Can anyone tell me where i can buy a M-Edge e-Luminator  booklight?

Thanks


----------



## Jessi (Jun 19, 2009)

I've looked and the only thing I can think of is going to buymedge.com and contacting customer support. I don't see the e-luminator on their site and amazon says it's currently unavailable.


----------



## Addie (Jun 10, 2009)

They've apparently been taking forever to come out with their new one (pushing back the release date several times), and they aren't selling any of the old model. The only suggestion, aside from waiting, I can think of is maybe searching ebay. Of course, you'll be getting the old version.


----------



## Jessi (Jun 19, 2009)

I checked eBay, one of the first things I did when I saw this thread. I didn't see any matches for it. So if you were wanting the light soon, I don't think that's possible. I've read a good bit of posts from various sites that were talking about when the newer one would come out, but it was ranging from pre-order in March and delivery in May?? Obviously that wasn't the case. But if you do get lucky, let us know!


----------



## RangerXenos (Mar 18, 2009)

I've been waiting, last I heard they were close to offering it for sale this month. (They've been working on redesign -- I don't understand why it should take this long...)


----------



## Addie (Jun 10, 2009)

RangerXenos said:


> I've been waiting, last I heard they were close to offering it for sale this month. (They've been working on redesign -- I don't understand why it should take this long...)

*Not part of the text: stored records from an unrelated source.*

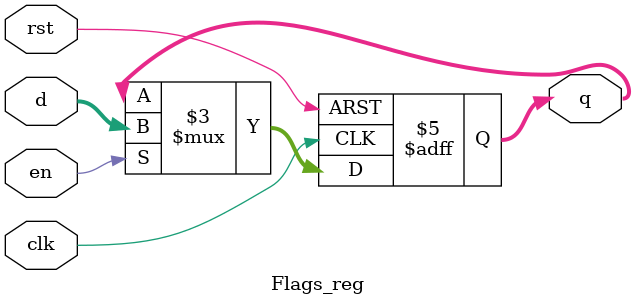
<source format=v>
`timescale 1ns / 1ps

module Flags_reg(clk, en, d, q, rst);
    
    input clk, en, rst;
    
    /* Z (zero), V (overflow), N (sign) */
    input [2:0] d;
    
    output reg [2:0] q;
    
    always @(posedge clk, posedge rst) begin  
        if(rst)
			  q <= 3'b000;
		  else if (en)
           q <= d;    
        else
           q <= q;
    end
    
endmodule

</source>
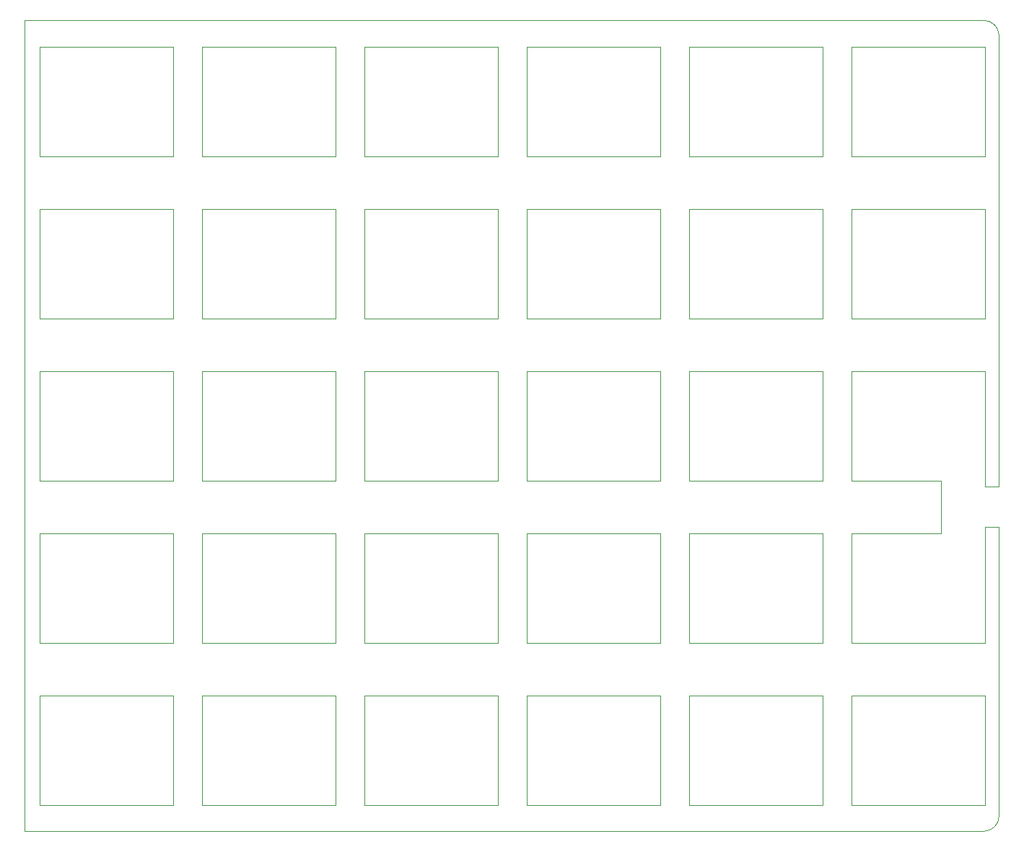
<source format=gm1>
G04 #@! TF.GenerationSoftware,KiCad,Pcbnew,(6.0.0-0)*
G04 #@! TF.CreationDate,2022-01-15T15:54:00+01:00*
G04 #@! TF.ProjectId,lumberjack-alps,6c756d62-6572-46a6-9163-6b2d616c7073,rev?*
G04 #@! TF.SameCoordinates,Original*
G04 #@! TF.FileFunction,Profile,NP*
%FSLAX46Y46*%
G04 Gerber Fmt 4.6, Leading zero omitted, Abs format (unit mm)*
G04 Created by KiCad (PCBNEW (6.0.0-0)) date 2022-01-15 15:54:00*
%MOMM*%
%LPD*%
G01*
G04 APERTURE LIST*
G04 #@! TA.AperFunction,Profile*
%ADD10C,0.100000*%
G04 #@! TD*
G04 APERTURE END LIST*
D10*
X209908069Y-104061062D02*
X209908069Y-110252338D01*
X195977698Y-129302418D02*
X195977698Y-142161222D01*
X180380445Y-142161222D02*
X180380445Y-129302418D01*
X180380445Y-129302418D02*
X195977698Y-129302418D01*
X176927618Y-129302418D02*
X176927618Y-142161222D01*
X104180125Y-129302418D02*
X119777378Y-129302418D01*
X215027778Y-129302418D02*
X215027778Y-142161222D01*
X119777378Y-129302418D02*
X119777378Y-142161222D01*
X119777378Y-142161222D02*
X104180125Y-142161222D01*
X215027778Y-142161222D02*
X199430525Y-142161222D01*
X104180125Y-142161222D02*
X104180125Y-129302418D01*
X161330365Y-142161222D02*
X161330365Y-129302418D01*
X161330365Y-129302418D02*
X176927618Y-129302418D01*
X195977698Y-142161222D02*
X180380445Y-142161222D01*
X176927618Y-142161222D02*
X161330365Y-142161222D01*
X142280285Y-142161222D02*
X142280285Y-129302418D01*
X142280285Y-129302418D02*
X157877538Y-129302418D01*
X157877538Y-142161222D02*
X142280285Y-142161222D01*
X157877538Y-129302418D02*
X157877538Y-142161222D01*
X138827458Y-129302418D02*
X138827458Y-142161222D01*
X138827458Y-142161222D02*
X123230205Y-142161222D01*
X123230205Y-129302418D02*
X138827458Y-129302418D01*
X123230205Y-142161222D02*
X123230205Y-129302418D01*
X199430525Y-142161222D02*
X199430525Y-129302418D01*
X199430525Y-129302418D02*
X215027778Y-129302418D01*
X195977698Y-110252338D02*
X195977698Y-123111142D01*
X180380445Y-123111142D02*
X180380445Y-110252338D01*
X180380445Y-110252338D02*
X195977698Y-110252338D01*
X176927618Y-110252338D02*
X176927618Y-123111142D01*
X104180125Y-110252338D02*
X119777378Y-110252338D01*
X215027778Y-109537592D02*
X215027778Y-123111142D01*
X119777378Y-110252338D02*
X119777378Y-123111142D01*
X119777378Y-123111142D02*
X104180125Y-123111142D01*
X215027778Y-123111142D02*
X199430525Y-123111142D01*
X104180125Y-123111142D02*
X104180125Y-110252338D01*
X161330365Y-123111142D02*
X161330365Y-110252338D01*
X161330365Y-110252338D02*
X176927618Y-110252338D01*
X195977698Y-123111142D02*
X180380445Y-123111142D01*
X176927618Y-123111142D02*
X161330365Y-123111142D01*
X142280285Y-123111142D02*
X142280285Y-110252338D01*
X142280285Y-110252338D02*
X157877538Y-110252338D01*
X157877538Y-123111142D02*
X142280285Y-123111142D01*
X157877538Y-110252338D02*
X157877538Y-123111142D01*
X138827458Y-110252338D02*
X138827458Y-123111142D01*
X138827458Y-123111142D02*
X123230205Y-123111142D01*
X123230205Y-110252338D02*
X138827458Y-110252338D01*
X123230205Y-123111142D02*
X123230205Y-110252338D01*
X199430525Y-123111142D02*
X199430525Y-110252338D01*
X199430525Y-110252338D02*
X209908069Y-110252338D01*
X195977698Y-91202258D02*
X195977698Y-104061062D01*
X180380445Y-104061062D02*
X180380445Y-91202258D01*
X180380445Y-91202258D02*
X195977698Y-91202258D01*
X176927618Y-91202258D02*
X176927618Y-104061062D01*
X104180125Y-91202258D02*
X119777378Y-91202258D01*
X215027778Y-91202258D02*
X215027778Y-104775088D01*
X119777378Y-91202258D02*
X119777378Y-104061062D01*
X119777378Y-104061062D02*
X104180125Y-104061062D01*
X209908069Y-104061062D02*
X199430525Y-104061062D01*
X104180125Y-104061062D02*
X104180125Y-91202258D01*
X161330365Y-104061062D02*
X161330365Y-91202258D01*
X161330365Y-91202258D02*
X176927618Y-91202258D01*
X195977698Y-104061062D02*
X180380445Y-104061062D01*
X176927618Y-104061062D02*
X161330365Y-104061062D01*
X142280285Y-104061062D02*
X142280285Y-91202258D01*
X142280285Y-91202258D02*
X157877538Y-91202258D01*
X157877538Y-104061062D02*
X142280285Y-104061062D01*
X157877538Y-91202258D02*
X157877538Y-104061062D01*
X138827458Y-91202258D02*
X138827458Y-104061062D01*
X138827458Y-104061062D02*
X123230205Y-104061062D01*
X123230205Y-91202258D02*
X138827458Y-91202258D01*
X123230205Y-104061062D02*
X123230205Y-91202258D01*
X199430525Y-104061062D02*
X199430525Y-91202258D01*
X199430525Y-91202258D02*
X215027778Y-91202258D01*
X195977698Y-72152178D02*
X195977698Y-85010982D01*
X180380445Y-85010982D02*
X180380445Y-72152178D01*
X180380445Y-72152178D02*
X195977698Y-72152178D01*
X176927618Y-72152178D02*
X176927618Y-85010982D01*
X104180125Y-72152178D02*
X119777378Y-72152178D01*
X215027778Y-72152178D02*
X215027778Y-85010982D01*
X119777378Y-72152178D02*
X119777378Y-85010982D01*
X119777378Y-85010982D02*
X104180125Y-85010982D01*
X215027778Y-85010982D02*
X199430525Y-85010982D01*
X104180125Y-85010982D02*
X104180125Y-72152178D01*
X161330365Y-85010982D02*
X161330365Y-72152178D01*
X161330365Y-72152178D02*
X176927618Y-72152178D01*
X195977698Y-85010982D02*
X180380445Y-85010982D01*
X176927618Y-85010982D02*
X161330365Y-85010982D01*
X142280285Y-85010982D02*
X142280285Y-72152178D01*
X142280285Y-72152178D02*
X157877538Y-72152178D01*
X157877538Y-85010982D02*
X142280285Y-85010982D01*
X157877538Y-72152178D02*
X157877538Y-85010982D01*
X138827458Y-72152178D02*
X138827458Y-85010982D01*
X138827458Y-85010982D02*
X123230205Y-85010982D01*
X123230205Y-72152178D02*
X138827458Y-72152178D01*
X123230205Y-85010982D02*
X123230205Y-72152178D01*
X199430525Y-85010982D02*
X199430525Y-72152178D01*
X199430525Y-72152178D02*
X215027778Y-72152178D01*
X199430525Y-53102098D02*
X215027778Y-53102098D01*
X215027778Y-53102098D02*
X215027778Y-65960902D01*
X215027778Y-65960902D02*
X199430525Y-65960902D01*
X199430525Y-65960902D02*
X199430525Y-53102098D01*
X180380445Y-53102098D02*
X195977698Y-53102098D01*
X195977698Y-53102098D02*
X195977698Y-65960902D01*
X195977698Y-65960902D02*
X180380445Y-65960902D01*
X180380445Y-65960902D02*
X180380445Y-53102098D01*
X161330365Y-53102098D02*
X176927618Y-53102098D01*
X176927618Y-53102098D02*
X176927618Y-65960902D01*
X176927618Y-65960902D02*
X161330365Y-65960902D01*
X161330365Y-65960902D02*
X161330365Y-53102098D01*
X142280285Y-53102098D02*
X157877538Y-53102098D01*
X157877538Y-53102098D02*
X157877538Y-65960902D01*
X157877538Y-65960902D02*
X142280285Y-65960902D01*
X142280285Y-65960902D02*
X142280285Y-53102098D01*
X123230205Y-53102098D02*
X138827458Y-53102098D01*
X138827458Y-53102098D02*
X138827458Y-65960902D01*
X138827458Y-65960902D02*
X123230205Y-65960902D01*
X123230205Y-65960902D02*
X123230205Y-53102098D01*
X216693932Y-109537592D02*
X216693932Y-143470433D01*
X104180125Y-65960902D02*
X104180125Y-53102098D01*
X102393836Y-145256372D02*
X214907993Y-145256372D01*
X104180125Y-53102098D02*
X119777378Y-53102098D01*
X215027778Y-104775088D02*
X216693932Y-104775088D01*
X102393836Y-50006292D02*
X102393836Y-145256372D01*
X214907993Y-50006292D02*
X102393836Y-50006292D01*
X215027778Y-109537592D02*
X216693932Y-109537592D01*
X119777378Y-65960902D02*
X104180125Y-65960902D01*
X216693932Y-51792231D02*
G75*
G03*
X214907993Y-50006292I-1785938J1D01*
G01*
X214907993Y-145256372D02*
G75*
G03*
X216693932Y-143470433I1J1785938D01*
G01*
X119777378Y-53102098D02*
X119777378Y-65960902D01*
X216693932Y-51792231D02*
X216693932Y-104775088D01*
M02*

</source>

Not sure. But as long as it's taking, it better be awesome for all those waiting with their M-Edge products. *keeping my fingers crossed for you all*


----------



## MarieAtMEdge (May 27, 2009)

The complete redesign, which proved to be much more complex and took way longer than we originally imagined, of our e-Luminator booklight is done and the lights are in production. And although we do expect to have them available sometime soon this summer, because we have had to push back the release date several times already (due to unforeseen development/production delays) we will not set a new date until we are 100% sure we can meet it this time.

We will be sending out a special, limited-time, promotional offer for the light to everyone who has subscribed to our email newsletter. So, if you haven't done so already, please follow the link below and sign up. If you are subscribed, you will be able to use the promo email as notice that the lights are being released.

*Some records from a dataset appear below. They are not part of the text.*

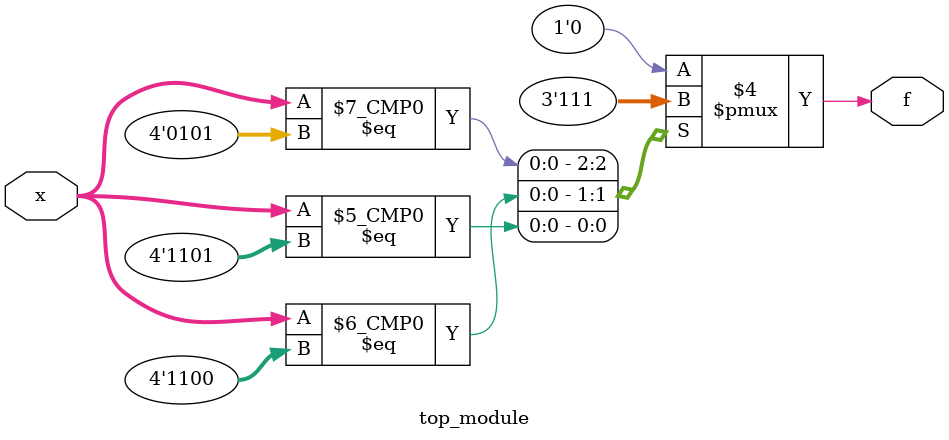
<source format=sv>
module top_module (
    input [4:1] x,
    output logic f
);

    always_comb begin
        case (x)
            4'b00xx: f = 1'b0;
            4'b0010: f = 1'b0;
            4'b0101: f = 1'b1;
            4'b0111: f = 1'b0;
            4'b1001: f = 1'b0;
            4'b1100: f = 1'b1;
            4'b1101: f = 1'b1;
            4'b1110: f = 1'b0;
            default: f = 1'b0;
        endcase
    end
endmodule

</source>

http://www.buymedge.com/about/contact/

If anyone has any additional questions or concerns, we can be reached at [email protected] Your interest in and satisfaction with our products is important to us! And we appreciate your continued patience! Thank you!

Take Care,
Marie
Team M-Edge


----------



## Jessi (Jun 19, 2009)

Ooooh, yay! I'm pretty excited about this new light. Signing up now! Thanks!


----------



## Xopher (May 14, 2009)

Thanks Marie,

There are many of us out here anxiously awaiting the new lights.


----------



## MarthaT (Mar 3, 2009)

Xopher said:


> Thanks Marie,
> 
> There are many of us out here anxiously awaiting the new lights.


I know I am


----------



## drenee (Nov 11, 2008)

I too have been waiting for the new light.  I still LOVE my old light and am looking forward to the new design.
thank you, M-edge
deb


----------



## taz454 (Jul 4, 2009)

Thanks all I did get in touch with M-Edge and got the same email  that that was poster above.


----------



## krissynae (Feb 21, 2009)

I wrote them about a month ago and asked when it would be it would be available. They said sign up for the newsletter and it will be announced in it.


----------